Here, the monitoring of the number of function calls is realized, and the functions that can use this function are set. Throw an exception when the number of function calls exceeds the set threshold for a long time. It's just that there is no time limit here.
4. Source code analysis
Just now, I analyzed how to implement the limit on the number of function calls, which may be one point complicated for one request. Let's take a look at how DRF implements it:
class SimpleRateThrottle(BaseThrottle):
# ......
def allow_request(self, request, view):
"""
Implement the check to see if the request should be throttled.
On success calls `throttle_success`.
On failure calls `throttle_failure`.
"""
if self.rate is None:
return True
self.key = self.get_cache_key(request, view)
if self.key is None:
return True
self.history = self.cache.get(self.key, [])
self.now = self.timer()
# Change the cache of request times according to the limit of setting time
while self.history and self.history[-1] <= self.now - self.duration:
self.history.pop()
# The core logic is to judge the number of requests here
if len(self.history) >= self.num_requests:
return self.throttle_failure()
return self.throttle_success()
# ......
class UserRateThrottle(SimpleRateThrottle):
"""
Limits the rate of API calls that may be made by a given user.

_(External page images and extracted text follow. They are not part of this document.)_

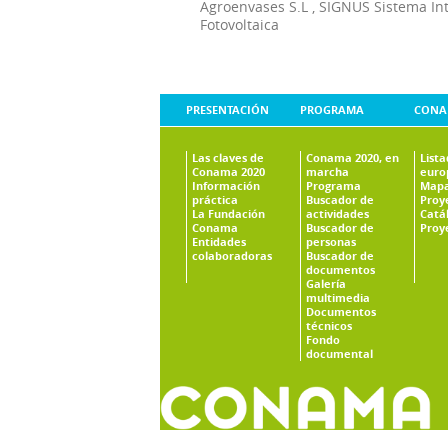
Agroenvases S.L
,
SIGNUS Sistema In
Fotovoltaica
PRESENTACIÓN
PROGRAMA
CONA
Las claves de
Conama 2020, en
List
Conama 2020
marcha
euro
Información
Programa
Mapa
práctica
Buscador de
Proy
La Fundación
actividades
Catá
Conama
Buscador de
Proy
Entidades
personas
colaboradoras
Buscador de
documentos
Galería
multimedia
Documentos
técnicos
Fondo
documental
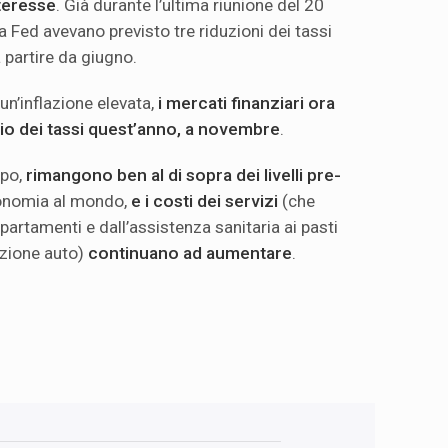
nteresse
. Già durante l’ultima riunione del 20
a Fed avevano previsto tre riduzioni dei tassi
 partire da giugno.
un’inflazione elevata,
i mercati finanziari ora
lio dei tassi quest’anno, a novembre
.
mpo,
rimangono ben al di sopra dei livelli pre-
onomia al mondo,
e i costi dei servizi
(che
ppartamenti e dall’assistenza sanitaria ai pasti
razione auto)
continuano ad aumentare
.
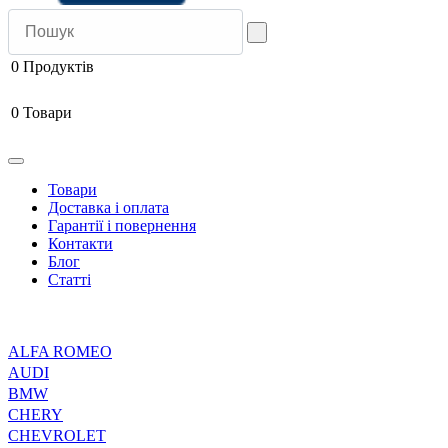
0
Продуктів
0
Товари
Товари
Доставка і оплата
Гарантії і повернення
Контакти
Блог
Статті
ALFA ROMEO
AUDI
BMW
CHERY
CHEVROLET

The user id will be used as a unique cache key if the user is
authenticated. For anonymous requests, the IP address of the request will
be used.
"""
scope = 'user'
def get_cache_key(self, request, view):
if request.user.is_authenticated:
ident = request.user.pk
else:
# Considering that the user is not authenticated, And AnonRateThrottle Medium key 1 To
ident = self.get_ident(request)
# Constructs the cached according to the set scope key
return self.cache_format % {
'scope': self.scope,
'ident': ident
}
To sum up:
The core judgment logic is still to obtain the number of calls per user in the cache, and judge whether it exceeds the set threshold according to the range and time. The design of cache key is different for different types of current limiting, and the default key is REMOTE_ADDR in request.
5. Other considerations
Because the implementation here uses caching, it should be noted that the caching service of System 1 needs to be configured in the case of multi-instance deployment (the default caching is Django memory-based implementation).

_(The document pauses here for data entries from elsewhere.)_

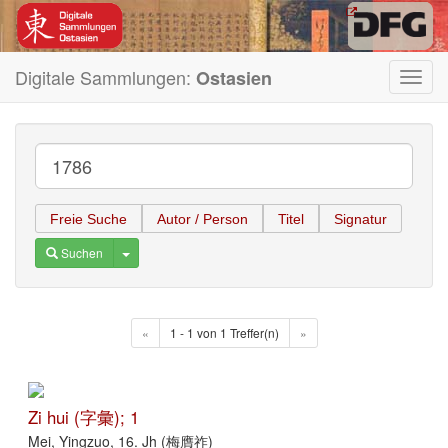
Digitale Sammlungen:
Ostasien
Toggl
navig
Freie Suche
Autor / Person
Titel
Signatur
Toggle Dropdown
Suchen
«
1 - 1 von 1 Treffer(n)
»
Zi hui (字彙); 1
Mei, Yingzuo, 16. Jh (梅膺祚)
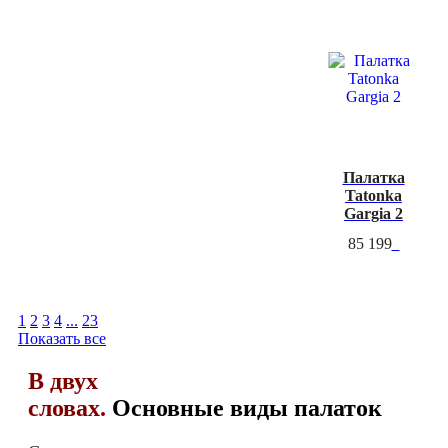
Палатка
Tatonka
Gargia 2
85 199
1
2
3
4
...
23
Показать все
В двух
словах.
Основные виды палаток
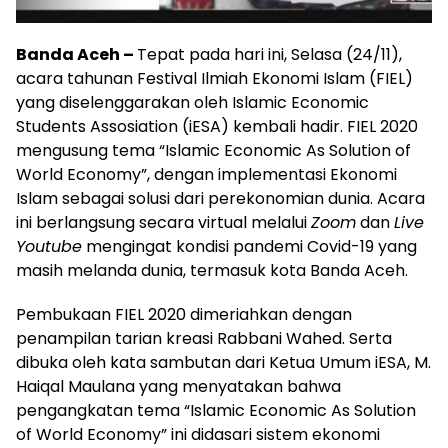
Banda Aceh –
Tepat pada hari ini, Selasa (24/11),
acara tahunan Festival Ilmiah Ekonomi Islam (FIEL)
yang diselenggarakan oleh Islamic Economic
Students Assosiation (iESA) kembali hadir. FIEL 2020
mengusung tema “Islamic Economic As Solution of
World Economy”, dengan implementasi Ekonomi
Islam sebagai solusi dari perekonomian dunia. Acara
ini berlangsung secara virtual melalui
Zoom
dan
Live
Youtube
mengingat kondisi pandemi Covid-19 yang
masih melanda dunia, termasuk kota Banda Aceh.
Pembukaan FIEL 2020 dimeriahkan dengan
penampilan tarian kreasi Rabbani Wahed. Serta
dibuka oleh kata sambutan dari Ketua Umum iESA, M.
Haiqal Maulana yang menyatakan bahwa
pengangkatan tema “Islamic Economic As Solution
of World Economy” ini didasari sistem ekonomi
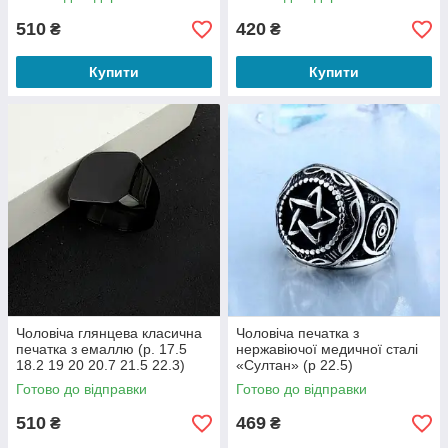
510
420
₴
₴
Купити
Купити
Чоловіча глянцева класична
Чоловіча печатка з
печатка з емаллю (р. 17.5
нержавіючої медичної сталі
18.2 19 20 20.7 21.5 22.3)
«Султан» (р 22.5)
Готово до відправки
Готово до відправки
510
469
₴
₴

Restarting the cache service may cause the existing count to be cleared. If there is a strong business logic need, please implement the current limiting logic yourself.
If it is a custom user table, you need to override the logic of get_cache_key in the cache.
If it is necessary to statistically analyze the current limiting situation of users, it is also necessary to redesign the current limiting logic.
The logic of current restriction should be used with caution in production environment, because it will restrict users from using products and is not friendly to users.
References
DRF current limiting
Django cache
The above is the use of Django REST framework current limiting function in detail, more information about Django REST framework current limiting function, please pay attention to other related articles on this site!